I recently came across an article about how a large chicken processor, Bell & Evans, has been experimenting with herbal medicine for its giant flock.
Chickens raised for meat and eggs have long been confined to coops that are more like big warehouses in which they have very little room and almost no time outdoors. Under these conditions, the birds are more susceptible to disease and have an unenviable quality of life.
One of the managers at the company had used oil of oregano to prevent illness in himself, and he came up with the idea to try it with chickens. Though no research has been performed on oregano's efficacy for preventing avian infections, there have been small, preliminary studies on mice, pigs, goats and sheep. The results have been promising, so maybe oregano will keep chickens healthier, thereby preventing overuse of antibiotics.
Oil of oregano has been a widely used remedy for various types of infections for some time. It contains a broad-spectrum, anti-microbial compound called carvacrol and various constituents that prevent bacterial and other types of infections. Companies have experimented with lining "active packaging" films with oregano oil to prevent foodborne infections such as salmonella and listeria.
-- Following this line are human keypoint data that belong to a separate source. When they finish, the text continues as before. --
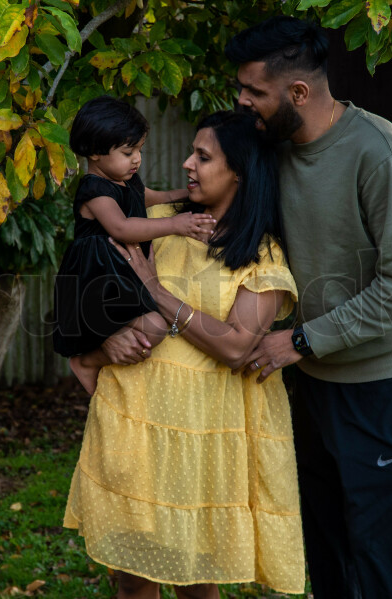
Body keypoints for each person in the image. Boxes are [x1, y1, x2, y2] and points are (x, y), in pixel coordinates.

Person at [224, 16, 392, 599]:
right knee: (328, 546)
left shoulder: (380, 153)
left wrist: (297, 341)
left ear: (298, 92)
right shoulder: (274, 151)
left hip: (382, 382)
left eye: (255, 93)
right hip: (313, 377)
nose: (243, 103)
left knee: (384, 552)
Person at [63, 111, 305, 598]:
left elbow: (236, 345)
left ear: (239, 170)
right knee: (132, 581)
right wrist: (103, 339)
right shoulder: (148, 224)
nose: (186, 164)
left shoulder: (262, 254)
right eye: (191, 152)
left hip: (202, 440)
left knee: (197, 586)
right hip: (133, 425)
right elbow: (84, 278)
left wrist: (156, 291)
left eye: (203, 156)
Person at [53, 96, 216, 394]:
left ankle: (101, 362)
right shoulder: (94, 188)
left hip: (120, 273)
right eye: (128, 152)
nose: (137, 159)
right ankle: (87, 361)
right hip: (97, 279)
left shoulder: (125, 179)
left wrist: (189, 195)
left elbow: (150, 197)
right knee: (154, 326)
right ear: (94, 152)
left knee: (154, 327)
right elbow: (122, 228)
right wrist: (176, 225)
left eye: (139, 150)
I've long heard farmers say that animals — given the right environments in which to live — are fairly intuitive about their health and will root out medicinal weeds that keep them well. Some farmers grow herbs for their flocks and herds on purpose.
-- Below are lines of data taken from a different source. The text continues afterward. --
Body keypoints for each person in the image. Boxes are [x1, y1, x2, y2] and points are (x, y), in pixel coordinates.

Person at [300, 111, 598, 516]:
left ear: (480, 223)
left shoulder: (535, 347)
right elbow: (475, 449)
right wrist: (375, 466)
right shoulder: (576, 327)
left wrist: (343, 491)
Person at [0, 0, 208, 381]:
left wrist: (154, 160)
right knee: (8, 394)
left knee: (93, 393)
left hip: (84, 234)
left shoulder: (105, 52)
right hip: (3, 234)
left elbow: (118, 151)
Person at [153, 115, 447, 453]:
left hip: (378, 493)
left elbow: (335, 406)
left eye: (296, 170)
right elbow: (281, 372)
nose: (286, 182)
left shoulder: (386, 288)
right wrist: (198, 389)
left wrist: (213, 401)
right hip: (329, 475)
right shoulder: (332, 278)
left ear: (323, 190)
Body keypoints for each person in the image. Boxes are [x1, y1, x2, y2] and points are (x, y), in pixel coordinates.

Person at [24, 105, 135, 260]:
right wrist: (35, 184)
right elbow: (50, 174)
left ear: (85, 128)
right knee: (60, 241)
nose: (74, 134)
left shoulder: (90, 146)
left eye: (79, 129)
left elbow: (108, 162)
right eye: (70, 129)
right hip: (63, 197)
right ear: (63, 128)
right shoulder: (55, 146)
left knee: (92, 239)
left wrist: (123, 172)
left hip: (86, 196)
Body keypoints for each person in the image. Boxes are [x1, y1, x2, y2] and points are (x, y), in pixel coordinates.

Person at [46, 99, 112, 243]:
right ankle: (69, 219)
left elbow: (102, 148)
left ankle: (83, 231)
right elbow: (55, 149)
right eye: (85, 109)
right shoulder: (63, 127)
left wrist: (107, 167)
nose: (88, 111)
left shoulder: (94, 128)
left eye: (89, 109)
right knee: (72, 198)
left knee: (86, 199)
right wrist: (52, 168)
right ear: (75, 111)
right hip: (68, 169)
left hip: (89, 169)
When I visit my friend's farm in Talent, his chickens seem to naturally diversify their diets as much as possible. I see them eating everything from fruits to seeds and leafy greens. He barely feeds them cracked corn because they're out and about eating as they choose, pecking at cow droppings and compost for bugs and other morsels all day long.
Though he's told me about losing birds to foxes, raccoons and other critters, I've yet to hear that he's lost one to disease.
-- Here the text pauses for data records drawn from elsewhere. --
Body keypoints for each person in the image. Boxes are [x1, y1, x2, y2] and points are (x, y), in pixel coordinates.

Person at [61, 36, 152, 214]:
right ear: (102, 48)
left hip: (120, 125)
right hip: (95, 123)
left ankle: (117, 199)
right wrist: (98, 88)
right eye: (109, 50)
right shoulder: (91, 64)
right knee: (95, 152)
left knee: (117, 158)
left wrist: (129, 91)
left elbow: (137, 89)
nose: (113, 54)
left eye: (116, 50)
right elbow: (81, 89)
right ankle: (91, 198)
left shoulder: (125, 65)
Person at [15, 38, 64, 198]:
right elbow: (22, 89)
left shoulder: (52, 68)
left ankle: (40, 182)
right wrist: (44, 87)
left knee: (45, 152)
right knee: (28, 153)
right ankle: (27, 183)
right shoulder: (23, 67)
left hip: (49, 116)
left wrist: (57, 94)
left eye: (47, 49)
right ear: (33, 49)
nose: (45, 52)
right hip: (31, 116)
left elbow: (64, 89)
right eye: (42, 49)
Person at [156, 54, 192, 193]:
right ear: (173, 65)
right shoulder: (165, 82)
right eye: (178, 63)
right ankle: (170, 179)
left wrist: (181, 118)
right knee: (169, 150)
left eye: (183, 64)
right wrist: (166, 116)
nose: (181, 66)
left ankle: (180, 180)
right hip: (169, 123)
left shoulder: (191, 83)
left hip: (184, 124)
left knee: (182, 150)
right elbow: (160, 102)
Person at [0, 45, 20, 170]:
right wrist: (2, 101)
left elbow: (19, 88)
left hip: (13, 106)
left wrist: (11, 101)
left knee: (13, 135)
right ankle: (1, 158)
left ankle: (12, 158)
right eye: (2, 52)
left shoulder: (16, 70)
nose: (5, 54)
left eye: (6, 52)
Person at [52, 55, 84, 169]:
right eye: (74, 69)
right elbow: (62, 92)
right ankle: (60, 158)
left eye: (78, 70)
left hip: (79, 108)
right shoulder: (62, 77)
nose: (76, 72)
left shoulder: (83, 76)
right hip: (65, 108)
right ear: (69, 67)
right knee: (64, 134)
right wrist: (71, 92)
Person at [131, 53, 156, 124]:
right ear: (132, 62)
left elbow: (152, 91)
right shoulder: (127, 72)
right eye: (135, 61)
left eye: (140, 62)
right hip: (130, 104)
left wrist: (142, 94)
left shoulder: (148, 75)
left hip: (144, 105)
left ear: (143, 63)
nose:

On commercial chicken farms, however, the birds' diets are far less diverse, creating an opportunity for oregano.
Oregano isn't the sole anti-microbial herb common to the garden. Thyme has long been used as an expectorant. Thanks to their aromatic oil content, many culinary herbs also help with gas after meals, known in herbal parlance as carminative action.
Sage has been used for excess nasal secretions, sore throat and laryngitis.
Fennel is another carminative, and its seeds prepared as tea can help colicky babies. Moreover, it helps nursing mothers initiate and improve milk secretion, and when the time is right, sage — on the other hand — can be equally useful at drying up milk supplies, serving as an anti-galactagogue.
Now, what was that about chickens? Oh yeah, which came first: the chicken or the oregano?